**EXERCISE OBJECTIVE:**
Find and copy each line in the material below where the string "reversed" occurs.

**PROVIDED ENTRIES:**

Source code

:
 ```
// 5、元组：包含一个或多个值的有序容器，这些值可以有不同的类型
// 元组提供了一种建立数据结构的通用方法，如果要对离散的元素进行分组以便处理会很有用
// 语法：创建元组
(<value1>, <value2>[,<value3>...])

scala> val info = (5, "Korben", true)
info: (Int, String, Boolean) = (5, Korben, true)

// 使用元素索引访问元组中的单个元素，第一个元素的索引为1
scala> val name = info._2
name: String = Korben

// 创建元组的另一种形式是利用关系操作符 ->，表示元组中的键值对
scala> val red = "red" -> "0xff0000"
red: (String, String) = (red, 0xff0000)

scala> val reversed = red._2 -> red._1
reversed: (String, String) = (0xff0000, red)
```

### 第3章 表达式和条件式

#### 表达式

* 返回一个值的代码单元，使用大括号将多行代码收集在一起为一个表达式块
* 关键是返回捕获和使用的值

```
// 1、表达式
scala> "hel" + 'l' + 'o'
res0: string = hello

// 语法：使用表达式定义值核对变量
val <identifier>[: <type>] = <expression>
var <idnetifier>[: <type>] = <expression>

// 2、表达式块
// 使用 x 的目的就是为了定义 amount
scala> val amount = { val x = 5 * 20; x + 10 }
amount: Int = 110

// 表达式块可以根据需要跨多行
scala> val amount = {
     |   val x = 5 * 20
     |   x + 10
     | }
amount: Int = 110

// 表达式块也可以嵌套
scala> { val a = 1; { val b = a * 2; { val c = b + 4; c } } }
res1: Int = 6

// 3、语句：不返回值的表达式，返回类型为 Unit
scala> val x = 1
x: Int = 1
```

**RESULT OF THE EXERCISE:**
scala> val reversed = red._2 -> red._1
reversed: (String, String) = (0xff0000, red)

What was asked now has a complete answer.